My experience with Postgres and Mongo after working with both the databases in my projects .
Postgres(RDBMS)
Postgres is recommended if your future applications have a complicated schema that needs lots of joins or all the data have relations or if we have heavy writing. Postgres is open source, faster, ACID compliant and uses less memory on disk, and is all around good performant for JSON storage also and includes full serializability of transactions with 3 levels of transaction isolation.
The biggest advantage of staying with Postgres is that we have best of both worlds. We can store data into JSONB with constraints, consistency and speed. On the other hand, we can use all SQL features for other types of data. The underlying engine is very stable and copes well with a good range of data volumes. It also runs on your choice of hardware and operating system. Postgres providing NoSQL capabilities along with full transaction support, storing JSON documents with constraints on the fields data.
General Constraints for Postgres
Scaling Postgres Horizontally is significantly harder, but doable.
Fast read operations cannot be fully achieved with Postgres.
NO SQL Data Bases
Mongo DB (Wired Tiger)
MongoDB may beat Postgres in dimension of “horizontal scale”. Storing JSON is what Mongo is optimized to do. Mongo stores its data in a binary format called BSONb which is (roughly) just a binary representation of a superset of JSON. MongoDB stores objects exactly as they were designed. According to MongoDB, for write-intensive applications, Mongo says the new engine(Wired Tiger) gives users an up to 10x increase in write performance(I should try this), with 80 percent reduction in storage utilization, helping to lower costs of storage, achieve greater utilization of hardware.
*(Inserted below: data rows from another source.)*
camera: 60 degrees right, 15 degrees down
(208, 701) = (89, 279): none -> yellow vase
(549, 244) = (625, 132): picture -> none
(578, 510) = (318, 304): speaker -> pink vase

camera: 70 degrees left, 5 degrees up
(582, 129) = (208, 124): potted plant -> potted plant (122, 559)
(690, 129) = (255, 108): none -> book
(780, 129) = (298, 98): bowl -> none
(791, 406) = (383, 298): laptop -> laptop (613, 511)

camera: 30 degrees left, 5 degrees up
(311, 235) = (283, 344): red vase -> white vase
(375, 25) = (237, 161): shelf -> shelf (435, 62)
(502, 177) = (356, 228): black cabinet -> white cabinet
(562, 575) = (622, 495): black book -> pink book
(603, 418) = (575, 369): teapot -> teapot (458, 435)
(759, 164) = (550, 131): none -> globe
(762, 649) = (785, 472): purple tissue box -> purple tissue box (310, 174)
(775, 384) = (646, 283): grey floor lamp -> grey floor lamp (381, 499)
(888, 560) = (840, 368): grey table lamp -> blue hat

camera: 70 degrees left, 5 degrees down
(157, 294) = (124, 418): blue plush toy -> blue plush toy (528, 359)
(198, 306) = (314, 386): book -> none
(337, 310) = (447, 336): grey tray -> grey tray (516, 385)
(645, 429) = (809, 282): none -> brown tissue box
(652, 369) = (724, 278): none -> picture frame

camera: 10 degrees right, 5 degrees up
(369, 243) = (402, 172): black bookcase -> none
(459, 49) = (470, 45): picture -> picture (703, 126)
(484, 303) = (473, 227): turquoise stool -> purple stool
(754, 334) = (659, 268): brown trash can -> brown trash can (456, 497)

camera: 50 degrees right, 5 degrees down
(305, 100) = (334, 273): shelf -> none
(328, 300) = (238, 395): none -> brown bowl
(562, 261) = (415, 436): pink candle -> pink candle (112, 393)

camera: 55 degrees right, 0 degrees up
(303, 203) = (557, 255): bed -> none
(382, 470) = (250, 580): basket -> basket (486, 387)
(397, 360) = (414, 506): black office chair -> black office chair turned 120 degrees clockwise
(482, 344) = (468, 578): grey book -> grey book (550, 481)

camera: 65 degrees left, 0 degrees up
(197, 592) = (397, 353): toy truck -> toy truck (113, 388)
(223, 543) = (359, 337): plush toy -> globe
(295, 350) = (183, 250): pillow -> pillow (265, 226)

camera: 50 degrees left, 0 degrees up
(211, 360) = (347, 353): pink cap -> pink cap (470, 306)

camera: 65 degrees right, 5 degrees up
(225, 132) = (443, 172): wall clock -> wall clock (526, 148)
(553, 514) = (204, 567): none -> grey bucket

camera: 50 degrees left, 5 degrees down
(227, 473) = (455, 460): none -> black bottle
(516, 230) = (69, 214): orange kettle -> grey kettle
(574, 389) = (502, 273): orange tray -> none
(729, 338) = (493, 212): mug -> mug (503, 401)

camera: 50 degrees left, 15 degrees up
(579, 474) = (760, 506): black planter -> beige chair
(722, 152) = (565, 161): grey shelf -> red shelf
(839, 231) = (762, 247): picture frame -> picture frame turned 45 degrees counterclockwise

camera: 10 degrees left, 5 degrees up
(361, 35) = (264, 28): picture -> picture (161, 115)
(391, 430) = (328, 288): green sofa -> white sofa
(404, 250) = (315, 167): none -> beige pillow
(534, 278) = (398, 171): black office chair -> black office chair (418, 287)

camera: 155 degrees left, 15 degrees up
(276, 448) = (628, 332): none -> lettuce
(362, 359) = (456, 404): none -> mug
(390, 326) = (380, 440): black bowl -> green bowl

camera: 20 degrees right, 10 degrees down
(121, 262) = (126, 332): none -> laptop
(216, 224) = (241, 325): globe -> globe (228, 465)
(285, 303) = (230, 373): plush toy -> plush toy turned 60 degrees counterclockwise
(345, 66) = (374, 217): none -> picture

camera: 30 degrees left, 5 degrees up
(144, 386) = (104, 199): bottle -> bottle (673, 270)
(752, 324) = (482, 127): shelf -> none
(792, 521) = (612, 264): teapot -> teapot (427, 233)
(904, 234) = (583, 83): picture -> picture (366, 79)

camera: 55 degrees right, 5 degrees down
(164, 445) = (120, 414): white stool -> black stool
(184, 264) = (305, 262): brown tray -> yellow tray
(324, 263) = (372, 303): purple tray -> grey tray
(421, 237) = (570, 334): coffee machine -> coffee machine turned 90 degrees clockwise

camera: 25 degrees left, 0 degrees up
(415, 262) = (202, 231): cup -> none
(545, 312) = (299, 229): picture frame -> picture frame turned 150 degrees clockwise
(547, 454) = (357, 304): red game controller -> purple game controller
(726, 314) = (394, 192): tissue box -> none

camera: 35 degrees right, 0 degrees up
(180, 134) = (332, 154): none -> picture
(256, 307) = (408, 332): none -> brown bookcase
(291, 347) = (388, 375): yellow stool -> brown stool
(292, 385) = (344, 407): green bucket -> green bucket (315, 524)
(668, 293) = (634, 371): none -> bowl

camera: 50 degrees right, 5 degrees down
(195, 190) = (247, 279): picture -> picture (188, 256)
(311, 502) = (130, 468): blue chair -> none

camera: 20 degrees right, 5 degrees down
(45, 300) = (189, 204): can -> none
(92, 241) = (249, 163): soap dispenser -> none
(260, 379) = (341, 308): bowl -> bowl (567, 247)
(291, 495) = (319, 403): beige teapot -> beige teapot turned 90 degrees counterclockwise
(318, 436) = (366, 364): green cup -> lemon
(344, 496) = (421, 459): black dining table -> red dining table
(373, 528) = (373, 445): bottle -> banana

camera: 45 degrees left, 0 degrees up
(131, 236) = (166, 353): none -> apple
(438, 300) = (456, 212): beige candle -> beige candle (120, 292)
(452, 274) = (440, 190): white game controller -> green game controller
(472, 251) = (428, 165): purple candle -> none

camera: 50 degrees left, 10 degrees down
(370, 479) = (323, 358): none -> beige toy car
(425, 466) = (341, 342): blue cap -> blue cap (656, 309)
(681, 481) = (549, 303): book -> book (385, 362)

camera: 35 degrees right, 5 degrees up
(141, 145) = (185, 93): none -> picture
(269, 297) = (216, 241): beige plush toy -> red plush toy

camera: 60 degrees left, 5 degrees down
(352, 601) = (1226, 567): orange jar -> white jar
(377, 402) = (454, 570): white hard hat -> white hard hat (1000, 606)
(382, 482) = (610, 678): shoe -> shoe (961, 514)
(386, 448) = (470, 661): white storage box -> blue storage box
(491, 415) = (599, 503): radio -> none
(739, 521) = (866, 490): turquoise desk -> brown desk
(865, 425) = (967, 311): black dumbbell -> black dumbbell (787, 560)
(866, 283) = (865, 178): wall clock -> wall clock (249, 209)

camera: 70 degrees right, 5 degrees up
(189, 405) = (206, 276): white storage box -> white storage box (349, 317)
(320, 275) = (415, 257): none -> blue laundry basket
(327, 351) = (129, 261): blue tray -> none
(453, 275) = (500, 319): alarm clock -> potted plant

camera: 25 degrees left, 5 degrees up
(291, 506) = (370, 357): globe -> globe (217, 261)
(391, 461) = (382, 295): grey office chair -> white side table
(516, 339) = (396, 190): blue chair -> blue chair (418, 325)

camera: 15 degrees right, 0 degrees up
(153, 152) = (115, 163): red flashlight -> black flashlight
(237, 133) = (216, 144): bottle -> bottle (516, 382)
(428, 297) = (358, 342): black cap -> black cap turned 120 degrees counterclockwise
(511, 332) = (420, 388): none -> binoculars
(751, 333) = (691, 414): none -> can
General Constraints of MongoDb
The usage of a schema less storage engine leads to the problem of implicit schemas. These schemas aren’t defined by our storage engine but instead are defined based on application behavior and expectations.
Stand-alone NoSQL technologies do not meet ACID standards because they sacrifice critical data protections in favor of high throughput performance for unstructured applications. It’s not hard to apply ACID on NoSQL databases but it would make database slow and inflexible up to some extent.
“Most of the NoSQL limitations were optimized in the newer versions and releases which have overcome its previous limitations up to a great extent”.
Which one would be more suitable for developing a social networking site similar to Facebook?
Facebook currently uses combination of databases like Hive and Cassandra.
Which one would be more suitable for 4-page standard layout type of website (Home, Products, About, Contact)
Again it depends how you want to store and process your data. but any SQL or NOSQL database would do the job.